George Gershwin had already achieved massive popularity through his songs and shows, but his was the music of the gifted street musician rather than the academic conservatoire pupil. This spurred North American composers to redouble their efforts to develop a distinctive, national style. The way was clear for a creative voice to emerge that would draw together the various strands of American popular and folk music for concert-hall presentation, and Copland proved to be the right person in the right place at the right time.
All those notes, and to what end? His singer-pianist mother prescribed a healthy diet of opera, ballet and orchestral concerts in addition to piano and violin lessons, but it was not until he saw the great Polish pianist-composer Paderewski give a sensational recital in that he fixed his sights on becoming a composer.
Two years later he began lessons with Rubin Goldmark, who ensured that Copland was brought up to speed with the music of the great Romantic masters. However, Copland was already hankering after something more stylistically adventurous, as witness the Debussyian heartbeat of his first published composition, The Cat And The Mouse for solo piano.
Now there was simply no holding him back. Between and Copland bathed in the artistic hot-spring that was post-war Paris, under the intellectually bracing guidance of Nadia Boulanger. Having absorbed everything from Ravel and Satie to Proust and Picasso, Copland returned home determined to put the United States on the musical map once and for all. It was distinctive in its use of polyrhythm and polyharmony, particularly in the cowboy songs. In the early s, Copland produced two important works intended as national morale boosters.
Fanfare for the Common Man , scored for brass and percussion, was written in at the request of the conductor Eugene Goossens, conductor of the Cincinnati Symphony Orchestra. It would later be used to open many Democratic National Conventions, and to add dignity to a wide range of other events. Many Americans have performed the recitation, including politicians, actors, and musicians and Copland himself, with Henry Fonda doing the most notable recording.
Continuing his string of successes, in Copland composed the ballet Rodeo, a tale of a ranch wedding, written around the same time as Lincoln Portrait.
This was a recreation of Appalachian fiddler W. This fragment lifted from Ruth Crawford Seeger is now one of the best-known compositions by any American composer, having been used numerous times in movies and on television, including commercials for the American beef industry. Copland was commissioned to write another ballet, Appalachian Spring , originally written using thirteen instruments, which he ultimately arranged as a popular orchestral suite.
Graham took the score and created a ballet she called Appalachian Spring from a poem by Hart Crane which had no connection with Shakers. It was an instant success, and the music later acquired the same name.
Copland, when I see that ballet and when I hear your music I can see the Appalachians and just feel spring. Skip to main content. In his ballets— Billy the Kid , Rodeo , and Appalachian Spring ; Pulitzer Prize, —he made use of folk melodies and relaxed his previous style to arrive at a sound more broadly recognized as "American. Copland's concern for establishing a tradition of music in American life increased when he became a teacher at The New School for Social Research at Harvard University, and as head of the composition department at the Berkshire Music Center in Tanglewood, Massachusetts, a school founded by Koussevitzky.
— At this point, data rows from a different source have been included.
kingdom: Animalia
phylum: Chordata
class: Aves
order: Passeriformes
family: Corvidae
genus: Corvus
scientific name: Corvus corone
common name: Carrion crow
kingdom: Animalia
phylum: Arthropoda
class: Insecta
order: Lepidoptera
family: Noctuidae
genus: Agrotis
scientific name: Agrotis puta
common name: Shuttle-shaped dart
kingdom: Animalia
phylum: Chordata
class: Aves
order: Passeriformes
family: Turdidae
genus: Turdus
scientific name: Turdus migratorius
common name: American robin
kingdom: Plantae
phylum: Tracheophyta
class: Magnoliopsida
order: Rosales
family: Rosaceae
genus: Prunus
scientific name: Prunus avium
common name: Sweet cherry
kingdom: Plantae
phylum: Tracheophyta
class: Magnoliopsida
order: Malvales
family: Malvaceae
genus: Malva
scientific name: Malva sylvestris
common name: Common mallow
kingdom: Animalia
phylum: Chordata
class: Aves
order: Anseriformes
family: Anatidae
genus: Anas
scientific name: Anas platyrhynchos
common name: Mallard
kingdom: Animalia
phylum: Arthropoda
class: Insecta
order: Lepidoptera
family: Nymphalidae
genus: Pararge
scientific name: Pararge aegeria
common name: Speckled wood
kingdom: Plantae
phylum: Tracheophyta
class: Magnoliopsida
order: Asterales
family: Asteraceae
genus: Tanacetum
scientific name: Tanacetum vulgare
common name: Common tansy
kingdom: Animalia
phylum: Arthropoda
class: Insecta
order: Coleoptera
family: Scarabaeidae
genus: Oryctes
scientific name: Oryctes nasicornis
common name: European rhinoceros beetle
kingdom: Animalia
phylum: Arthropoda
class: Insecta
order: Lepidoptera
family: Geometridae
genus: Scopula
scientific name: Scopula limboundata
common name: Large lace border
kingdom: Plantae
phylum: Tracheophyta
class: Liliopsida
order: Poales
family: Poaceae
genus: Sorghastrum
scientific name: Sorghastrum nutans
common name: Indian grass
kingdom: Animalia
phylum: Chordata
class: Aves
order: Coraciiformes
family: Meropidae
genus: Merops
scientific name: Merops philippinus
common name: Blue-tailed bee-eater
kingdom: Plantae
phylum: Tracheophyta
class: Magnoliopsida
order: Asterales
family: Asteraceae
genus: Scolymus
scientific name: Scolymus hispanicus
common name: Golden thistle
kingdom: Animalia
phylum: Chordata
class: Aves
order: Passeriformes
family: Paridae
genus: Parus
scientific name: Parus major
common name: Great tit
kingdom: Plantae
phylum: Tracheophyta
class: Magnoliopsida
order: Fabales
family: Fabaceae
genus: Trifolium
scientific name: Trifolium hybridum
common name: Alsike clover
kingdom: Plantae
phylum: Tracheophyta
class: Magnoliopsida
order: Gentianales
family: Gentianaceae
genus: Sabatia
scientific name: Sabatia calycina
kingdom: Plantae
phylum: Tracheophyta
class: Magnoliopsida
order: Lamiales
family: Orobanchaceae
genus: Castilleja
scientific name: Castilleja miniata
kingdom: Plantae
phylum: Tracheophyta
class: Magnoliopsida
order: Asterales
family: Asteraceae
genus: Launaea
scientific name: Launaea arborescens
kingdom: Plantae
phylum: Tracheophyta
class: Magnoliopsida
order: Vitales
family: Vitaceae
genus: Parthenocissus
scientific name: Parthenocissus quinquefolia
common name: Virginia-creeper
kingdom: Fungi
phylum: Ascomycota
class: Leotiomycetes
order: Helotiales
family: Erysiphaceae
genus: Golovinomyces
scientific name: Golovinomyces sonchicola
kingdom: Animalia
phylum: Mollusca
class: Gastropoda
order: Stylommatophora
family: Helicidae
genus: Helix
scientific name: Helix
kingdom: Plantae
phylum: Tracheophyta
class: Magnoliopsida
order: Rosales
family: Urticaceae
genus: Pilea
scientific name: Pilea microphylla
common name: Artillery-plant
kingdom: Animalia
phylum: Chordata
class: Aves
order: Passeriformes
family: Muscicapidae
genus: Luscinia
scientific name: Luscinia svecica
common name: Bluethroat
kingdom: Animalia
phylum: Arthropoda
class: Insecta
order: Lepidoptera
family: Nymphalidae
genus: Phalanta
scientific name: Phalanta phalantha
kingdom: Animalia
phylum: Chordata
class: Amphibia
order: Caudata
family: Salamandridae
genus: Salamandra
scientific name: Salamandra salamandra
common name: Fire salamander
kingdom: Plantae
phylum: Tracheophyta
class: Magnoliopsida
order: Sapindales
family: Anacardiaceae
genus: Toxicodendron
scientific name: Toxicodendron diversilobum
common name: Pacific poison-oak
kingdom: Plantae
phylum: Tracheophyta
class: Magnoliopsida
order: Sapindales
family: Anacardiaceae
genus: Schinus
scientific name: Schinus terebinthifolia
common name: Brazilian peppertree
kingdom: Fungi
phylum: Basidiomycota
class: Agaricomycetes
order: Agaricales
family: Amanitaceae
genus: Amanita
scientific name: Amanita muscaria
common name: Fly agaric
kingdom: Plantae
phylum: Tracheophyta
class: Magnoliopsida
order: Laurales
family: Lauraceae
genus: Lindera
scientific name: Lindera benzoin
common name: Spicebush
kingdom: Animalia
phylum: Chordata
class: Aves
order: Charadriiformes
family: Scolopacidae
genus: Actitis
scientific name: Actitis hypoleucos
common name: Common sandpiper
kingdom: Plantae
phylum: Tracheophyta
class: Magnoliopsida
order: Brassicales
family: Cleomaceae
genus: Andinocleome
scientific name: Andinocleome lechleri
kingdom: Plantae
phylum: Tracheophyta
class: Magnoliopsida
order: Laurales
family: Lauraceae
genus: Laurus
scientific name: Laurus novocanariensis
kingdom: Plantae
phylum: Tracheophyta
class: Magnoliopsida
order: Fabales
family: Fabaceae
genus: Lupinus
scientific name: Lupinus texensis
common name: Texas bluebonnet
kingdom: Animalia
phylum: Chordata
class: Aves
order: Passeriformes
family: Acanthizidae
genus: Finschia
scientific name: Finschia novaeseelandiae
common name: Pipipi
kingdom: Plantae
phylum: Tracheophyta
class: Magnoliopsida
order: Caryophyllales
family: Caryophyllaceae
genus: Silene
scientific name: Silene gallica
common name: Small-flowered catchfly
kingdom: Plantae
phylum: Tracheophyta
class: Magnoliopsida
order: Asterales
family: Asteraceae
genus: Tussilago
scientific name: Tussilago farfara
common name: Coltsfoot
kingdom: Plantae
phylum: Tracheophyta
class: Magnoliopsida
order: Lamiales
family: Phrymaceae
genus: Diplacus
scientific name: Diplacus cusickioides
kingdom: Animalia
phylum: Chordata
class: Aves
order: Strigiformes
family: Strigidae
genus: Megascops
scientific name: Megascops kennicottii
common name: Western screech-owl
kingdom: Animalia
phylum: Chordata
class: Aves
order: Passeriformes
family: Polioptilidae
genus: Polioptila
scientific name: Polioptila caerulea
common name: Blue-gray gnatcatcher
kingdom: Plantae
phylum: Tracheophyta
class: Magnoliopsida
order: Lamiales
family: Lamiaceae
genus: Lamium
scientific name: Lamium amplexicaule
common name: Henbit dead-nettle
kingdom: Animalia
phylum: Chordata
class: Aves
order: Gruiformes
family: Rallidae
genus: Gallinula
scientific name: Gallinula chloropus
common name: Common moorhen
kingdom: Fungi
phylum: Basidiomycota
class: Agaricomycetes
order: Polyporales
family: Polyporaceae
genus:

Beginning with the Quartet for Piano and Strings , Copland made use of the methods developed by Austrian American composer Arnold Schoenberg, who developed a tonal system not based on any key. This confused many listeners. Copland's most important works of these years include the Piano Fantasy , Nonet for Strings , Connotations , and Inscape The Tender Land represents an extension of the style of ballet to the opera stage. Copland spent the final years of his life living primarily in the New York City area.
He engaged in many cultural missions, especially to South America. Although he had been out of the major spotlight for almost twenty years, he remained semiactive in the music world up until his death, conducting his last symphony in He was remembered as a man who encouraged young composers to find their own voice, no matter the style, just as he had done for sixty years.
Copland, Aaron, and Vivian Perlis. Copland: through New York: St. Copland: Since Martin's Press, Pollack, Howard. Toggle navigation.